Penn State football receives punishment

Once known for the slogan, “success with honor,” Joe Paterno’s legendary Penn State football program is being dragged through the mud, and his statue being torn down, over the scandal that erupted within the university last November.

In June, former Penn State defensive coordinator and member of Paterno’s staff, Jerry Sandusky, was found guilty of sexually abusing 10 boys over 15 years, sometimes on campus.

An investigation commissioned by the school and released July 12 found that Paterno, who died of lung cancer in January at age 85, and three other top officials at Penn State concealed accusations against Sandusky for fear of bad publicity, according to the Associated Press.

The longtime football powerhouse escaped a total shut-down of the program, in football terms known as “the death penalty,” on Monday when the National Collegiate Athletic Association, NCAA, chose to fine the university 60 million dollars, ban post-season play for four years, five year probations, and reduce the amount of scholarships awarded to players.

The NCAA also erased 14 years of victories, wiping out 111 of Paterno’s wins and stripping him of his standing as the most successful coach in the history of big-time college football, according to the Associated Press.

Penn State’s proceeds from Big Ten bowl revenues from the four years, amounting to an estimated $13 million and the $60 million fine, will be allocated “to established charitable organizations in Big Ten communities dedicated to the protection of children,” the conference announced.

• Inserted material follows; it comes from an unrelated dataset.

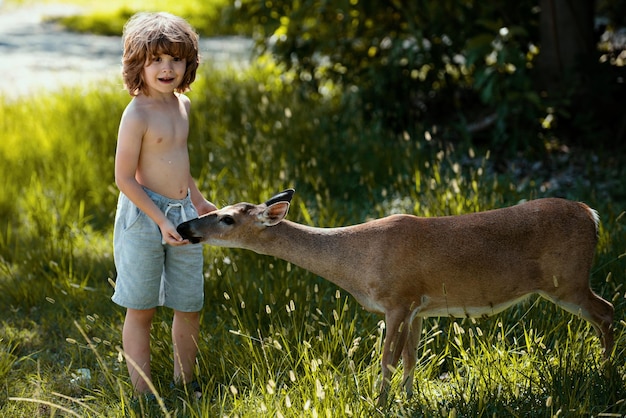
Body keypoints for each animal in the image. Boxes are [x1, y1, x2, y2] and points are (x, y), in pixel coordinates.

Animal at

“Football will never again be placed ahead of educating, nurturing and protecting young people,” NCAA President Mark Emmert said.

At a student union on campus, several dozen alumni and students gasped, groaned and whistled as they watched Emmert’s news conference. The news was a crushing blow to many students, according to the Associated Press.

There is no doubt that what happened to these young people was horrific, and some may say that Penn State’s punishment is more than fair, but their beliefs and actions are overshadowing what is at stake.

Nicole Lord, a senior, questioned why Penn State’s student body, and especially its athletes, should be punished “for the wrongs of three men and a monster.”

Why is the NCAA punishing the university and the community for the actions of Sandusky and others and does the NCAA need to be stepping into a criminal matter?

“The penalties were designed to force Penn State – at least the way it was operated by Paterno, the board of trustees, athletic director Tim Curley, and former president Graham Spanier – to change its identity. Hero worship is out. Accountability and transparency are in,” ESPN columnist Gene Wojciechowski wrote. “Penn State football will need prosthetics to walk again. There’s the death penalty, and then there’s what Nittany Lions football got Monday.”

“It’s ludicrous. It’s punishing all the wrong people,” Brad Benson, a former Penn State and New York Giants player, said. “The NCAA is way out of line with this. It’s an overreaction. It’s a knee-jerk reaction. I think the statue should have come down. I’m for it. They can take the games, take the wins away. That’s fine. There’s no future in the past anyway. But to punish the university now? How does this work for the new coach? What’s fair about this for him? It’s absolutely crazy.”

On top of the repercussions the program is receiving and the amount of players who won’t be awarded scholarships and bowl game chances, Penn State has also lost one sponsor and more are likely to follow suit.

With Penn State’s once sterling reputation in tatters, the university could face an exodus of sponsors unwilling to have their brands linked to scandal, said Kevin Adler, founder of Chicago-based Engage Marketing Inc.

The embarrassment the program has received is enough. Although there is not much to be done for the sponsorships; the fines, bowl game bans and reduced scholarships is bringing Penn State to its knees. The “three men and the monster” have been or will be punished by law and that should have been enough.

“They keep breaking our hearts and breaking our hearts and breaking our hearts,” Lord said.